They’re aiming to better promote the resources they have available and hope that the regional library’s collection will keep growing.
A recent community fundraiser by the Western Valley Spartans hockey team in support of Cindy Roberts, who has breast cancer, drew attention to an overall shortage of publicly-accessible cancer resource books for children.
Annapolis Valley Regional Library community engagement co-ordinator Angela Reynolds said she thinks that it’s great that a group of young people such as the Spartans wanted to do something to benefit Roberts and the greater community.
The negatives are often focused on when our younger generation is discussed but Reynolds said the hockey players demonstrated that there are many young people out there doing positive things. She believes in celebrating such initiatives.
“I always think that it’s such an amazing thing when youth do things like that,” Reynolds said.
Although the library doesn’t have an abundance of cancer-related resources for children in their system, they do have a selection. They have published a book list in the “Book Room” section of the regional library’s website so that people looking for such resources can readily find them listed in one spot.
Reynolds said the resources are spread across the regional library network, so you may not be able to locate them by simply visiting your local branch and seeing what is on the shelves.
Reynolds said they are working to “demystify” the regional library. In general, people can search the library’s online card catalog for various resources or ask the staff at an AVRL branch. People can place holds on books or other resources, which are then sent to the branch closest to the individual.
“We don’t have these books here on the shelf to look pretty,” Reynolds said. “We want them to be used, we want people to have access to them and we want to make it easy for people to have access to them.”
Donating to the library
Reynolds said they are working to identify resources that currently aren’t in the library’s collection and working to get more copies of existing resources. She would welcome the opportunity to work with groups like the Western Valley Spartans that want to donate money to buy more.
She reminds the public that they have a book donation policy. Some of the resources pertaining to breast cancer, for example, were donated by the Canadian Breast Cancer Foundation. The library is always willing to accept financial donations so that brand new books can be purchased and cataloged correctly. There is information about donating to the AVRL on its website under the “Support the Library” link.
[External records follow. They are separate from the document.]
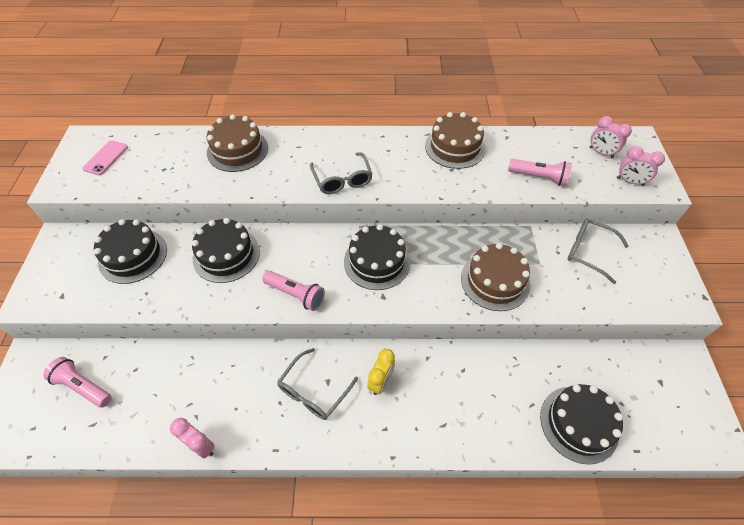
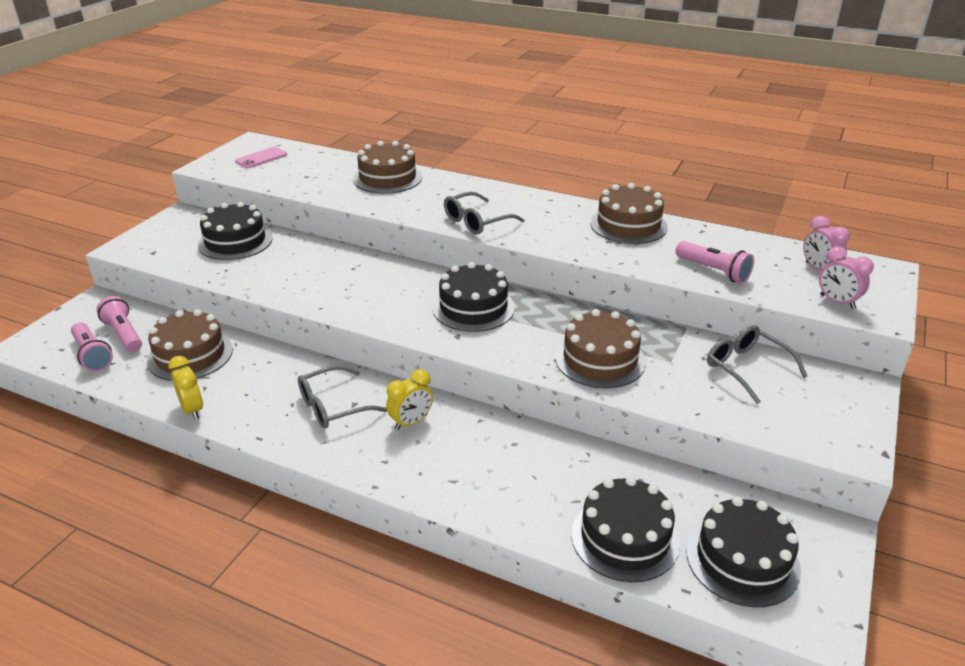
camera: 25 degrees right, 20 degrees down
pink clock [170,418,215,459] -> yellow clock [168,356,203,420]
black cake [192,218,260,283] -> black cake moved to [686,496,801,607]
pink flashlight [262,271,325,311] -> pink flashlight moved to [71,322,113,372]
grey glasses [310,152,373,194] -> grey glasses turned 45 degrees clockwise [444,192,525,234]
none -> brown cake [147,309,233,381]

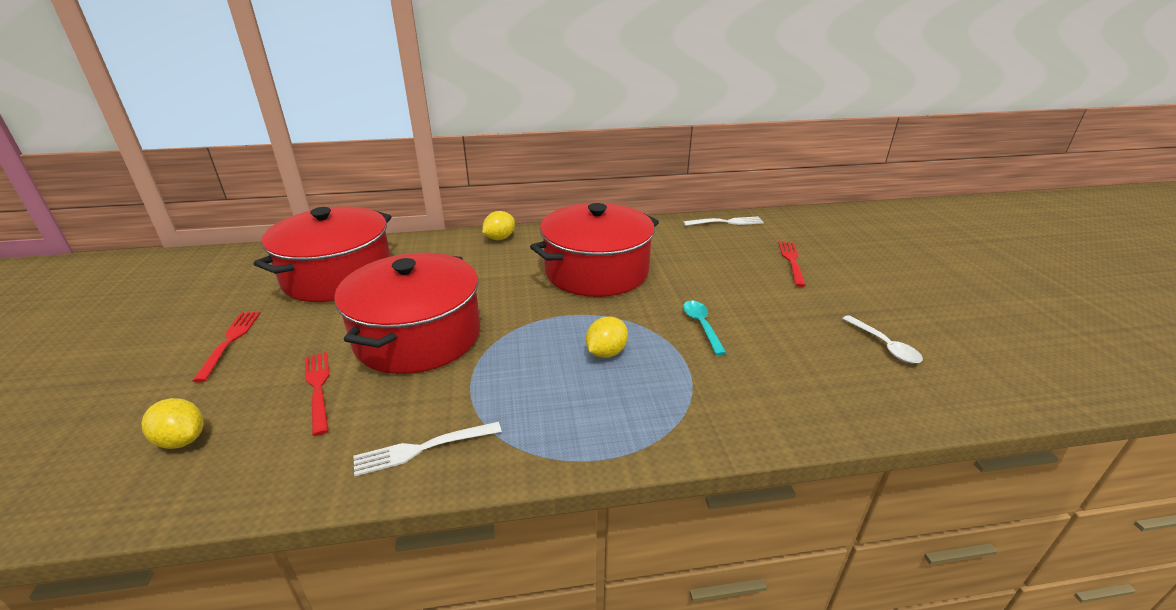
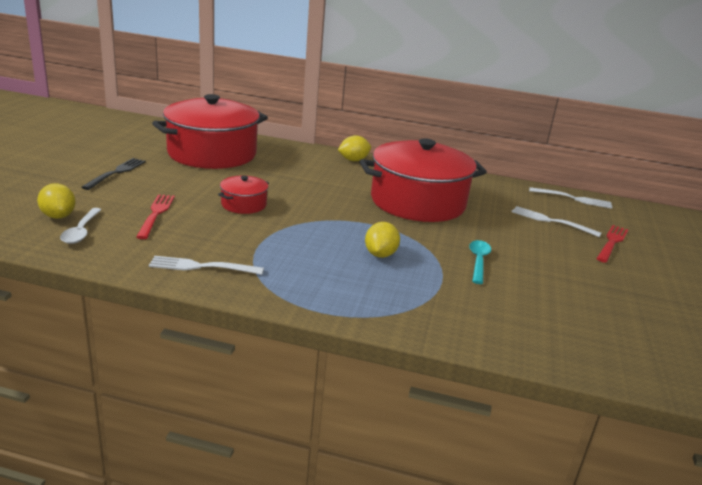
camera: 20 degrees right, 5 degrees down
red fork [193,312,260,382] -> black fork [81,158,146,190]
red pot [334,253,481,374] -> red pot [218,176,269,214], size x0.44
yellow lemon [586,316,628,358] -> yellow lemon turned 45 degrees counterclockwise [365,222,400,258]
white spoon [842,315,923,364] -> white spoon moved to [60,208,102,244]
none -> white fork [511,206,602,237]

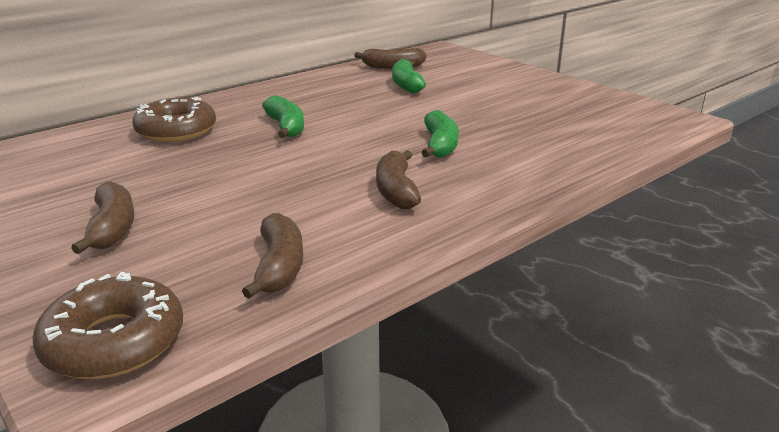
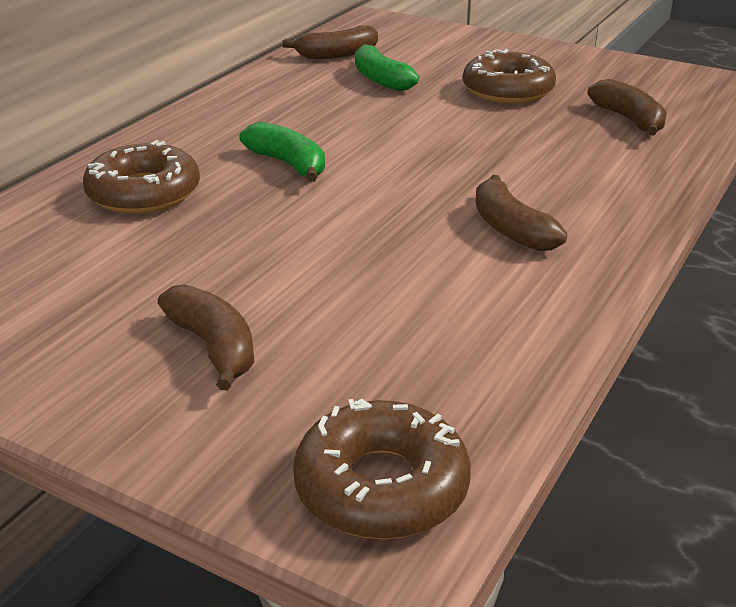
camera: 20 degrees left, 5 degrees up
brown banana [242,213,303,299] -> brown banana moved to [587,79,667,136]
green banana [421,110,458,158] -> none
none -> brown donut [463,49,556,104]

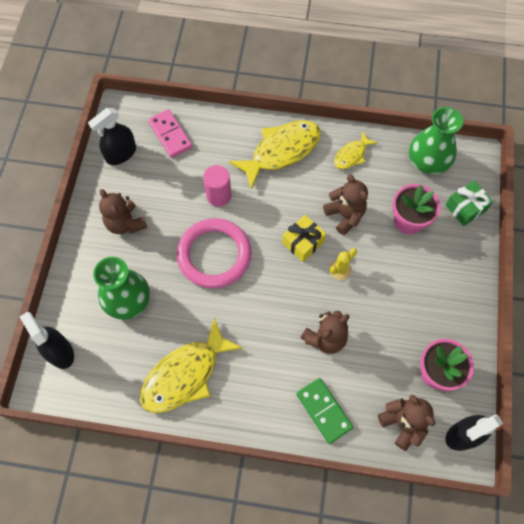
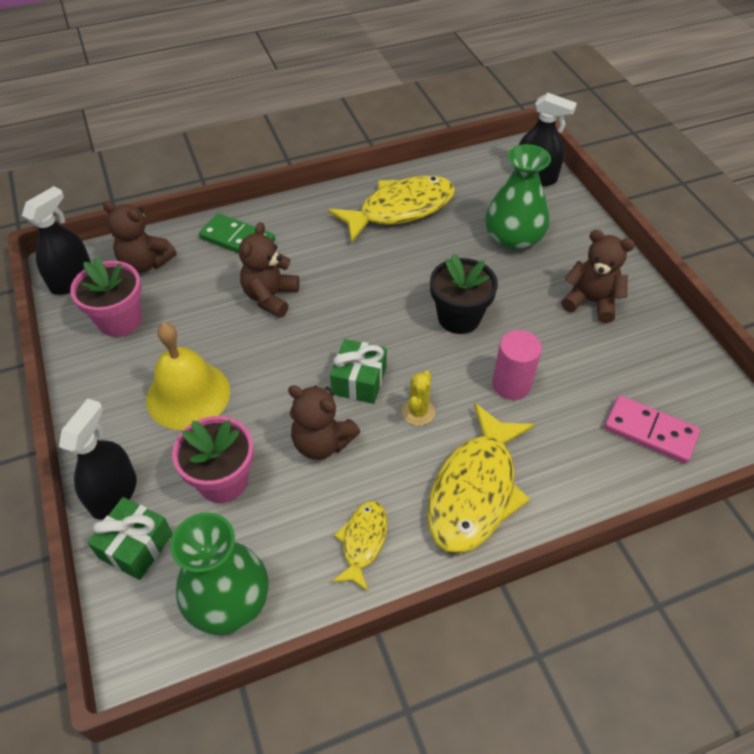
camera: 150 degrees right, 15 degrees down
black spray bottle [88,108,136,165] -> black spray bottle moved to [59,399,137,520]
yellow fish [140,318,243,413] -> yellow fish turned 45 degrees clockwise [328,176,455,243]
pink ring [177,218,252,288] -> black flower pot [430,254,498,334]
yellow gift [282,215,326,262] -> green gift [330,339,387,404]
yellow cactus [330,248,357,280] -> yellow cactus moved to [402,370,435,426]
none -> yellow bell [146,323,230,430]

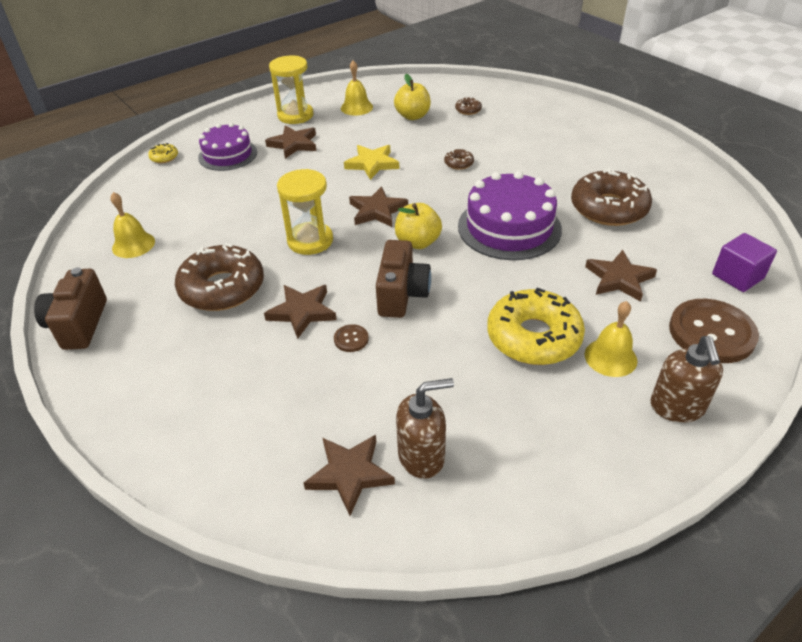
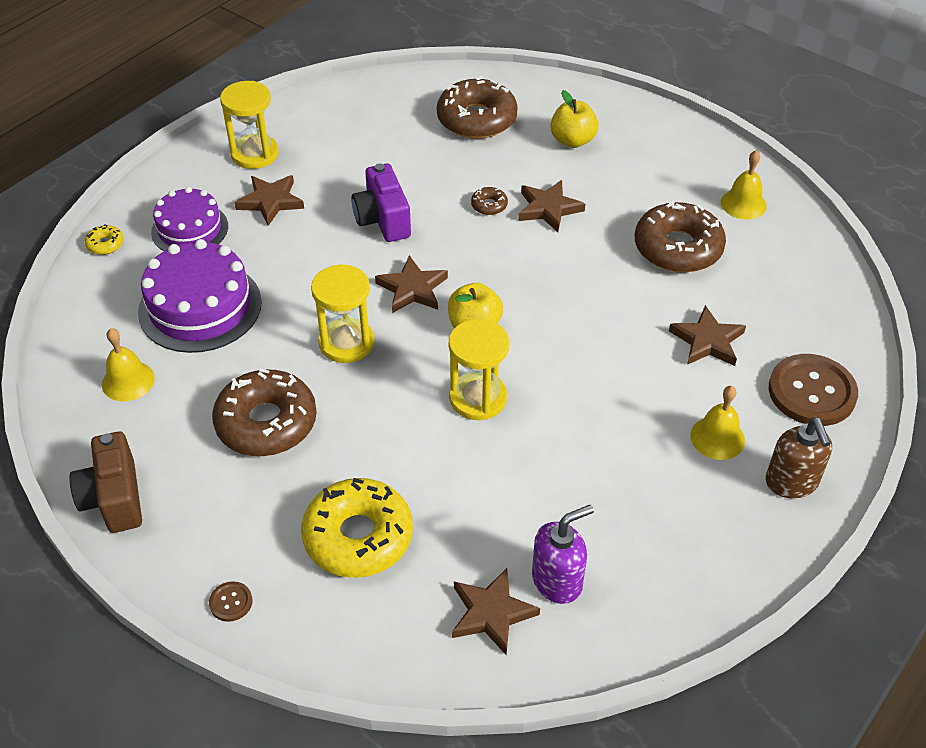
camera: 15 degrees left, 5 degrees up
brown star [264,285,337,339] -> brown star moved to [518,180,585,232]
brown button [334,324,369,352] -> brown button moved to [209,581,252,622]
yellow bell [341,60,373,116] -> yellow bell moved to [721,150,767,220]
yellow star [344,145,399,180] -> purple camera [351,163,411,242]
brown camera [376,240,431,318] -> yellow hourglass [449,319,510,420]
yellow apple [394,74,431,120] -> yellow apple moved to [550,90,599,148]
brown soap dispenser [396,378,454,479] -> purple soap dispenser [532,505,594,604]
brown donut [455,97,482,115] -> brown donut [437,76,518,139], size x2.36
purple cake [458,171,562,260] -> purple cake moved to [138,239,262,353]
yellow donut [487,287,585,365] -> yellow donut moved to [301,478,413,578]
purple cube [712,233,777,292] -> none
Sometimes people request that plates be placed inside the front cover of books purchased through donations to identify the donor or identify who is being honoured by the donation.
‘Positive Noise’ program
Reynolds said they have a program called Positive Noise, which is essentially a micro-grant project.
The regional library has partnered with Health Promoting Schools and the Department of Justice to offer the program. Young people can apply for grants of up to $200 to support positive projects they’re working on.
More information on the program can be found on the library’s website under the “Teen Zone” link.